「……嘘だろおい」ペット探偵の男ががくりとうなだれた理由「眠らない刑事と犬」②/道尾秀介『N』

文芸・カルチャー

公開日:2021/10/6

N (集英社文芸単行本)

著:
出版社:
集英社
発売日:

道尾秀介氏が「読む人によって色が変わる物語をつくりたい」と挑んだのは、読む順番で世界が変わる1冊『N』(集英社)。 全6章を読む順番の組み合わせはなんと720通り! 本連載では、そのうちの1章「眠らない刑事と犬」の冒頭を全4回で試し読み。

N
『N』(道尾秀介/集英社)

 男の名前は江添正見(えぞえまさみ)。年齢はわたしよりも十歳若い三十六。行方不明になったペットを捜すのが仕事で、古いビルの三階に「ペット探偵・江添&吉岡」という事務所を構えている。江添正見と吉岡精一の二人による共同経営だが、これまで調べた情報だと、ペット捜索を行うのはいつも江添一人のようだ。吉岡という男は、おそらく事務担当か何かなのだろう。

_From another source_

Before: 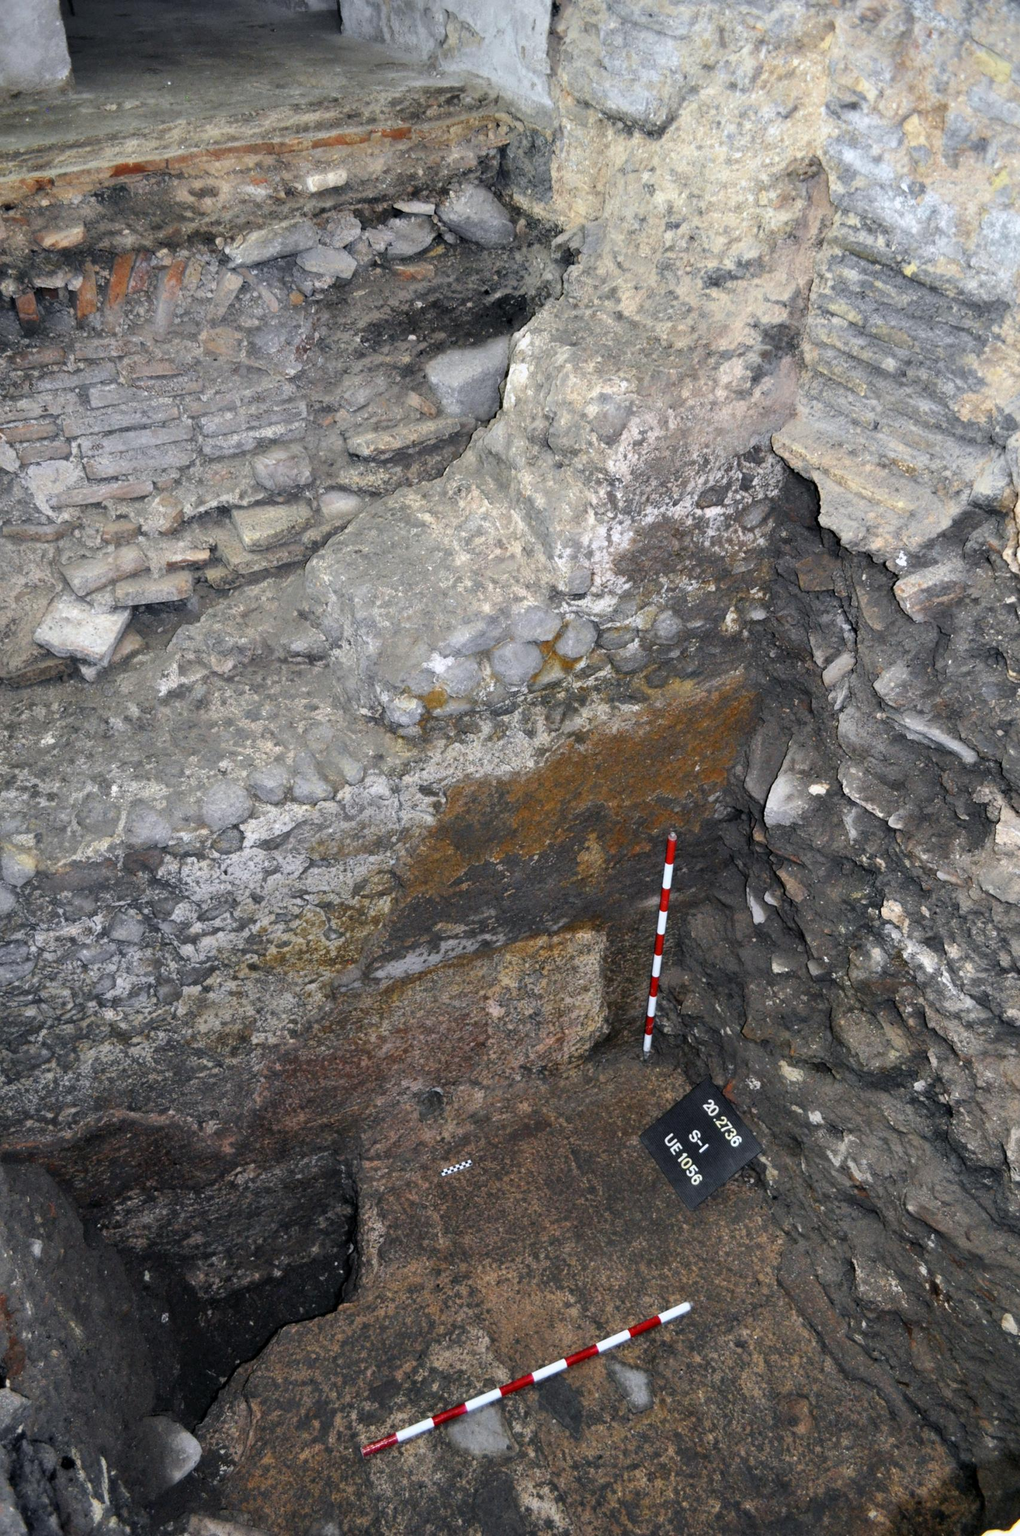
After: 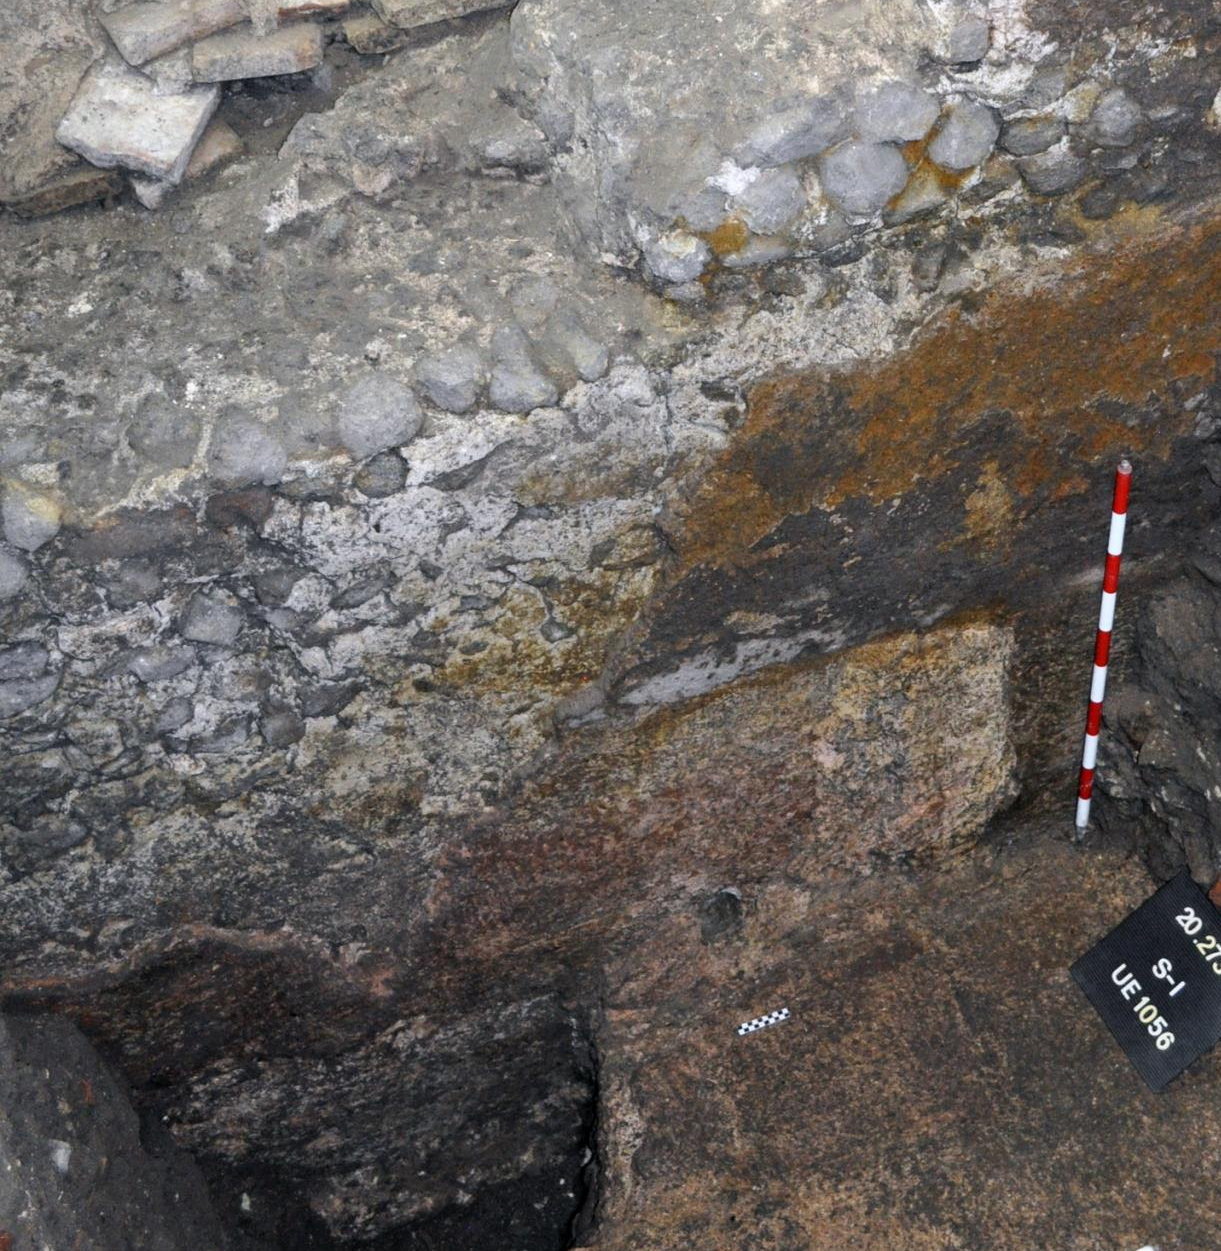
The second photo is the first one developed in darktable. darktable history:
crop: top 36.256%, right 28.419%, bottom 15.007%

 わたしは生まれて一度も動物を飼ったことがないし、飼いたいと思ったこともないので知らなかったが、江添はペット所有者の中では有名な人物なのだという。事務所のホームページに「発見実績90%」とうたってあるが、じっさい彼に捜索を依頼すると、行方不明になった犬や猫はたいがい見つかるらしい。その実力は口コミで広がり、いまでは県外からの依頼も多くあるとか。

 江添の背中がぴくりと動いた。

 見ると、昨日と同じあの灰色の鳥が、いままさにプラタナスの枝に降り立つところだった。江添はマシンガンでも構えるように、高枝切りバサミを肩口に掲げ、腰を落として路地に出る。そのまま白い塀に肩をこすらせながら前進し、プラタナスのほうへと近づいていく。――いや、戻ってきた。まるで逆回しのように後退し、先ほどと同じ塀の角に引っ込む。

「ほれ、あすこ」

 声が近づいてきた。

「どこです?」

「あすこだっての、二階の窓があんだろ、その手前」

「あ、ほんとだ、いた」

 海へつづく坂道のほうから、二人の人物が現れた。白い短髪の老人と、高校野球部のユニフォームを着た男の子。男の子のほうが敬語を使っているので、祖父と孫ではないのだろうか。二人は何か小声で言い合いながら、あの家に近づいていく。

「……やっぱし、ここじゃねえか?」

 老人は口を半びらきにして、豪華な家を見上げる。

 わたしと江添は、別々の塀の陰からそれを覗く。

 やがて、驚くべきことが起きた。灰色の鳥がプラタナスの枝から飛び立ち、塀の外側に向かって急降下したかと思うと、高校生の肩にとまったのだ。

「……嘘だろおい」

 老人が自分のひたいを叩いて苦笑する。

 二人はその場で短いやり取りをし、やがて老人だけが、来た道を引き返していった。残された高校生は、鳥を肩にのせたまま、ぎくしゃくと身体を回し、門柱のインターフォンを押す。スピーカーから『あっ』と女性の声が聞こえた。玄関のドアがひらかれる音。高校生は門を開けて中に入っていく。

 ほどなく、ガチャリとドアが閉まる音がした。

 塀の陰で、江添の首ががくりと垂れる。彼はそのまましばらく動かなかったが、やがて舌打ちをすると、その場にしゃがみ込んで罠を縮めはじめた。栄養失調のように痩せた横顔が、不満でいっぱいになっている。

 いま目の前で起きたことが何なのか、遅ればせながら読めてきた。